The orators of England at their Protectors >> note 10 instance have set forth a book whereby they intend to prove that Scotland was a colony of England when it was first inhabited. The reasons they offer appear to them to be invincible, but they are frivolous. Their special intention is to make the cruel invasions perpetrated against our realm appear in the presence of foreign princes that they have a just title to make war against us. And howsoever that the said poetical book be written eloquently to persuade the vulgar and ignorant to adhere to invented fables contrary to the truth, yet nonetheless realms are not conquered by books but by blood.

There is a passage in the said book which the Englishmen have an ardent desire to see come to effect. The tenor of the passage is that it is very necessary for the welfare of England and Scotland that both the realms were conjoined together, under the governance of one prince, the two realms to be called the Isle of Britain, as it was in the beginning, when the Trojan Brutus conquered it from the giants. And also the Englishmen give firm credit to diverse profane prophesies of Merlin, and to other old corrupted prophesies, to whose imagined works they give more faith than to the prophesies of Isaiah, Ezekiel, Jeremy, or to the Evangel. Those profane prophets and prophesies have affirmed them in their rusty rhyme that Scotland and England shall be under one prince.

The ardent desire and inordinate avaricious affection that Englishmen have to be violent dominators of our country has provoked them to make cruel wars against us these many years past, to the effect that their diabolic profane prophesies may be fulfilled, not regarding if the will of God has permitted by his divine goodness that such prophesies come to effect. Nor yet they consider not that all prophesies have doubtful and double expositions. Yet nonetheless I hope in God that the right sense of their profane prophesy shall be fulfilled in this generation, and that Englishmen shall get their desire, to their perpetual confusion.

The Englishmen expound the prophesy of Merlin to their own affection as the Jews expounded the prophesy of Cayphas. Cayphas of an evil intent spoke true prophesy, but yet he and the Jews interpreted it to the wrong sense, which was the cause of their own condemnation. . . .

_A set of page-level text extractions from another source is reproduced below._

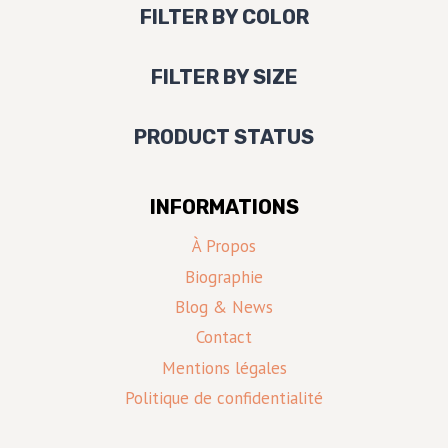
FILTER BY COLOR
FILTER BY SIZE
PRODUCT STATUS
INFORMATIONS
À Propos
Biographie
Blog & News
Contact
Mentions légales
Politique de confidentialité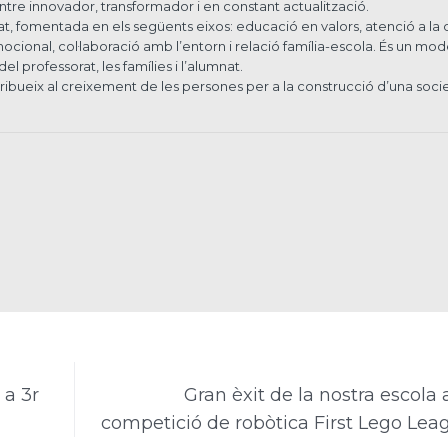
tre innovador, transformador i en constant actualització.
at, fomentada en els següents eixos: educació en valors, atenció a la d
ional, col·laboració amb l’entorn i relació família-escola. És un mod
l professorat, les famílies i l’alumnat.
ibueix al creixement de les persones per a la construcció d’una soci
 a 3r
Gran èxit de la nostra escola 
competició de robòtica First Lego Lea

Their examples may be conferred and applied with the prophesies of Merlin to which the Englishmen give more confidence than they give to the Evangel, because their old profane prophesies say that England and Scotland shall be both under one prince. On these mysterious prophesies, they have intended wars against Scotland in hope to conquer it. But as I have before rehearsed, I believe that their prophesy shall come to effect, but not to their intent; and England and Scotland shall be one monarchy under one prince in this generation, conforming to one prophesy that I have read in the English chronicle, in a book called Polichronicon, the which prophesy says that England shall be first conquered by the Danes, and then by the Saxons, and thirdly by the Normans, and their last conquering shall be by the Scots, whom Englishmen hold most vile. And from that time forth, England and Scotland shall be but one monarchy, and shall live under one prince, and so Englishmen shall get their prophesy fulfilled to their own mischief.